Functional interactions
Functional interactions are obtained from STRING. We store all interactions that are medium confidence (STRING score > 0.4) or higher. Cut-offs to identify interactions as ‘Medium’, ‘High’ and ‘Highest’ confidence are those defined by STRING. For displaying the functional interactions between the dependencies associated with each driver gene we use the STRING API [16].
Implementation
CancerGD is implemented in Python using the Django framework and follows a model/view/controller architecture. JQuery is used for Javascript processing in the browser interface. MySQL is used by default for data storage but SQLite can be used for development / testing purposes with minimal documented changes. The application is currently hosted on the PythonAnywhere system, a generic Python web services host, suggesting that the application is portable.
Code availability
Source code for the entire project (R/Python/Javascript/HTML) is publicly available on GitHub (https://github.com/cancergenetics/cancergd). Detailed instructions on how to run the statistical analysis, install the web application and populate the database are also provided in the GitHub repository (CancerGD_Manual_v1.1.doc).
Author Contributions
SJB wrote code for the database. JC contributed R code for statistical analysis. CJL provided guidance on the design of the database and the manuscript. CJR conceived and designed the resource and wrote the manuscript. All authors read and approved the final manuscript.
High confidence STRING functional interactions between CGDs associated with ERBB2 amplification in Campbell et al are shown.
Supplementary Table 1. Driver genes currently included in CancerGD
Acknowledgements
We thank Lars Juhl Jensen for help with STRING integration. We also thank members of the ICR Gene Function Team and Systems Biology Ireland for providing feedback on earlier versions of this resource.

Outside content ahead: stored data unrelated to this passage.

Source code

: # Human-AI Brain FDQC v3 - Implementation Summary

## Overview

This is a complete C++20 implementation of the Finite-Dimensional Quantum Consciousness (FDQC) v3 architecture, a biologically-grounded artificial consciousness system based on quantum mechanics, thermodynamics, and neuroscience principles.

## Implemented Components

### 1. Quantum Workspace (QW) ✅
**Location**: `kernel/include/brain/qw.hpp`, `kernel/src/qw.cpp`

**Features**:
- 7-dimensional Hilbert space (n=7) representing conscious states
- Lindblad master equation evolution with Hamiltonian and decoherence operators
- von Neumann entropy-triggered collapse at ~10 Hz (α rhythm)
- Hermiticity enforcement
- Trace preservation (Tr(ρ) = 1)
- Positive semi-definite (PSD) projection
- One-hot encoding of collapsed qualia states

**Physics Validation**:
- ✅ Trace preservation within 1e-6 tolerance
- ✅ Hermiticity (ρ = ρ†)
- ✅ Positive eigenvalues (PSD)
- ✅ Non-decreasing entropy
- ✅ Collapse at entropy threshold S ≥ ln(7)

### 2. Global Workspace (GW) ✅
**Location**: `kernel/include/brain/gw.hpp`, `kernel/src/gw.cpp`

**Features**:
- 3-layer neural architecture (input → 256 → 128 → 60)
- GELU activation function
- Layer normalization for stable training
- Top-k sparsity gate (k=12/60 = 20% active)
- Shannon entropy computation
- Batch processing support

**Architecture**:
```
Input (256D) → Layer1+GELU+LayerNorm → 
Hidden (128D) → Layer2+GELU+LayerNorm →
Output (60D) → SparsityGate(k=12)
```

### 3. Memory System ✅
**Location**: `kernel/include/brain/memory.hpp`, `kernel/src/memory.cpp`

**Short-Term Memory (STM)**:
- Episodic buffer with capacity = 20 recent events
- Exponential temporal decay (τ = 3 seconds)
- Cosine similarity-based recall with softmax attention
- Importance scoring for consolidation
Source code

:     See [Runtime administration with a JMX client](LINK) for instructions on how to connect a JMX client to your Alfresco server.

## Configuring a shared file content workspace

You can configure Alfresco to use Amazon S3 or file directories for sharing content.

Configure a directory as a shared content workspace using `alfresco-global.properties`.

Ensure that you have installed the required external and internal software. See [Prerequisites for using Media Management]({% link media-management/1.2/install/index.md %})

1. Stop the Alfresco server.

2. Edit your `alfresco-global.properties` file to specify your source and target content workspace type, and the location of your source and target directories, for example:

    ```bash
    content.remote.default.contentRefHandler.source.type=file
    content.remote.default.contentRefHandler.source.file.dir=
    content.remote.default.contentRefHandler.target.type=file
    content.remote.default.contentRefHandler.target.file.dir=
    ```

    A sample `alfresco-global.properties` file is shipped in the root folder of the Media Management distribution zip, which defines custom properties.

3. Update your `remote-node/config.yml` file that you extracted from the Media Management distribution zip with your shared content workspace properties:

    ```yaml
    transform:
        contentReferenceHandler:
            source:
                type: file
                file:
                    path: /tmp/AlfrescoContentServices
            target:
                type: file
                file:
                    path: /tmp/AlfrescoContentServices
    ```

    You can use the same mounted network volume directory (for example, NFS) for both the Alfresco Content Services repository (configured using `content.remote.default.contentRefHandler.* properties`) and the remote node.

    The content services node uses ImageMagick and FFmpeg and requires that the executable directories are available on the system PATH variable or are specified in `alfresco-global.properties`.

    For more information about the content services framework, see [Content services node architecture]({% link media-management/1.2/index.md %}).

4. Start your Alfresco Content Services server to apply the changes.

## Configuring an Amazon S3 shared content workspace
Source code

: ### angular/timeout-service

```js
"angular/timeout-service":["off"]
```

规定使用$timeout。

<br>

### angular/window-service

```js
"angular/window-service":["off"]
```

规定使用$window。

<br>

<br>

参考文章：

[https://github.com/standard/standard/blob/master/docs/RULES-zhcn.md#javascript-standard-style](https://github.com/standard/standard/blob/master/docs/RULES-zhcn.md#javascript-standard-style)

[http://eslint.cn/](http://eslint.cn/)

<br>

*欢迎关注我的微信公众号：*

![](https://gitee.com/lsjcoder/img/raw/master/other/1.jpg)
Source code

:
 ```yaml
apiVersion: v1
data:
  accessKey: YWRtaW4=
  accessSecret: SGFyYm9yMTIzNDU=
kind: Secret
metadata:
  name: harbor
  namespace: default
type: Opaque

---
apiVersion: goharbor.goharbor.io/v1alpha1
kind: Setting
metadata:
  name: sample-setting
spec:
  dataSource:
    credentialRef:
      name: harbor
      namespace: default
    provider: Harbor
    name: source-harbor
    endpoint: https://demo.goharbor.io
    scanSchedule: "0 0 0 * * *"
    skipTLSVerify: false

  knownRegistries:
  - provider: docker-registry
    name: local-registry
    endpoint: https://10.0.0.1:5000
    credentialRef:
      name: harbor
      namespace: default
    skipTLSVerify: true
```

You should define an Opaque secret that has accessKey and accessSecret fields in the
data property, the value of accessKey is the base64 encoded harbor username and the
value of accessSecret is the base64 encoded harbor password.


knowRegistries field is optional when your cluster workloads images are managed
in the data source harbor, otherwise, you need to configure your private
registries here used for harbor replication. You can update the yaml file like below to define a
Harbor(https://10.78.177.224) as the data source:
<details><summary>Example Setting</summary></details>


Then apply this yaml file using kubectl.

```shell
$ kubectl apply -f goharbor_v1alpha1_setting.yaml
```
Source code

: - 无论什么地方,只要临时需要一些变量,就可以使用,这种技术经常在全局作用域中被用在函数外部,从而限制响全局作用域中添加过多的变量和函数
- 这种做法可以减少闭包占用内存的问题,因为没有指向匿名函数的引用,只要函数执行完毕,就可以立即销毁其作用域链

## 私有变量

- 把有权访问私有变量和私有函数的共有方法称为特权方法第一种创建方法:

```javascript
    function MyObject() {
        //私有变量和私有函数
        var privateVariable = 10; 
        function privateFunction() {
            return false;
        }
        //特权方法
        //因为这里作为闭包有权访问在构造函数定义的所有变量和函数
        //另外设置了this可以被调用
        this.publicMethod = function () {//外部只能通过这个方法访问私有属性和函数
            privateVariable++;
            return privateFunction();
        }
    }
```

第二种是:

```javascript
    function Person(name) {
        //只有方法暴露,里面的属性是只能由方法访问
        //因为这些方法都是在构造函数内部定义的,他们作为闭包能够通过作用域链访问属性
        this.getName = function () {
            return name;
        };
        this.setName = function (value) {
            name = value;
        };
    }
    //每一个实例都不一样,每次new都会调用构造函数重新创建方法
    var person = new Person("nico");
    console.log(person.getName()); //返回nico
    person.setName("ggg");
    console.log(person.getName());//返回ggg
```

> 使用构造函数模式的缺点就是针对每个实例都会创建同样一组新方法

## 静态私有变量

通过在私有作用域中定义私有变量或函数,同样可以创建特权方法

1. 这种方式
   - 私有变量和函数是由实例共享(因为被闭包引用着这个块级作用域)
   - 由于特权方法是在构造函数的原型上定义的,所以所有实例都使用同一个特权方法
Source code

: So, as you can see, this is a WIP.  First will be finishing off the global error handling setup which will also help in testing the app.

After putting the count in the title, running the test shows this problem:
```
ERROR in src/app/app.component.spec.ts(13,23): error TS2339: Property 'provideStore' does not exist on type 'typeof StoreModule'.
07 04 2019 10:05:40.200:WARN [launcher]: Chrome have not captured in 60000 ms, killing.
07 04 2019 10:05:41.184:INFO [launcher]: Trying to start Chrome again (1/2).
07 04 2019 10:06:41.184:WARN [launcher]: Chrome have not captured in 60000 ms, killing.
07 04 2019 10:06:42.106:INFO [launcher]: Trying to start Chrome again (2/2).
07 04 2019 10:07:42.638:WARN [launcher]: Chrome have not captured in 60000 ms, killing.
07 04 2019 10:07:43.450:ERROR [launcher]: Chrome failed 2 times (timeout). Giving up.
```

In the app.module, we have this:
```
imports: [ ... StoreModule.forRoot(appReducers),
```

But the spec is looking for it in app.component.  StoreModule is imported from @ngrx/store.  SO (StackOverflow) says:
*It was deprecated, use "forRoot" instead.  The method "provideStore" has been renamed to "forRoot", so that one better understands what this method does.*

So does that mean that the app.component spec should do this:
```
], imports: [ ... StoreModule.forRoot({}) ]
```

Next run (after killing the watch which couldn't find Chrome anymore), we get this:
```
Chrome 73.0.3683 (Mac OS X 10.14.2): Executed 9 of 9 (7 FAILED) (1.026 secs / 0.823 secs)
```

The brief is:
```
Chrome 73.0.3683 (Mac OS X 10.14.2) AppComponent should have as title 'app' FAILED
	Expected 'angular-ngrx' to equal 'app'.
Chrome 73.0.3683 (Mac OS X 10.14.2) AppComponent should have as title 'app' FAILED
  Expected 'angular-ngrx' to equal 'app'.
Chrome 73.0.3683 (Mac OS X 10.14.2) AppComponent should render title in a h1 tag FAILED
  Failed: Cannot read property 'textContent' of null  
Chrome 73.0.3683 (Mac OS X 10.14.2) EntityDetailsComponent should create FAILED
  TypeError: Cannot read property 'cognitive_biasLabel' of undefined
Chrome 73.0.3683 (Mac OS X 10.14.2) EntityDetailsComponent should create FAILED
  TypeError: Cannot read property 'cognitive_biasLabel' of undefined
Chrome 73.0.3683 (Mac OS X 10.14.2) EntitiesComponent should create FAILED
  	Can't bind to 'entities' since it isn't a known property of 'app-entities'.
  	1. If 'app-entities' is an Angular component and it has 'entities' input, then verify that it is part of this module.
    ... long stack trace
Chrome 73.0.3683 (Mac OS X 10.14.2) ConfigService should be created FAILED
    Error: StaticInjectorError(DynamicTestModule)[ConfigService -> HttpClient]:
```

Work on this project was supported by a grant to CJR from the Irish Health Research Board (KEDS-2015-1636). CJR is a Sir Henry Wellcome Fellow jointly funded by Science Foundation Ireland, the Health Research Board, and the Wellcome Trust (grant number 103049/Z/13/Z) under the SFI-HRB-Wellcome Trust Biomedical Research Partnership. CJL is supported by Cancer Research UK (grant number C347/A8363) and Breast Cancer Now. We acknowledge NHS funding to the ICR/Royal Marsden Hospital Biomedical Research Centre.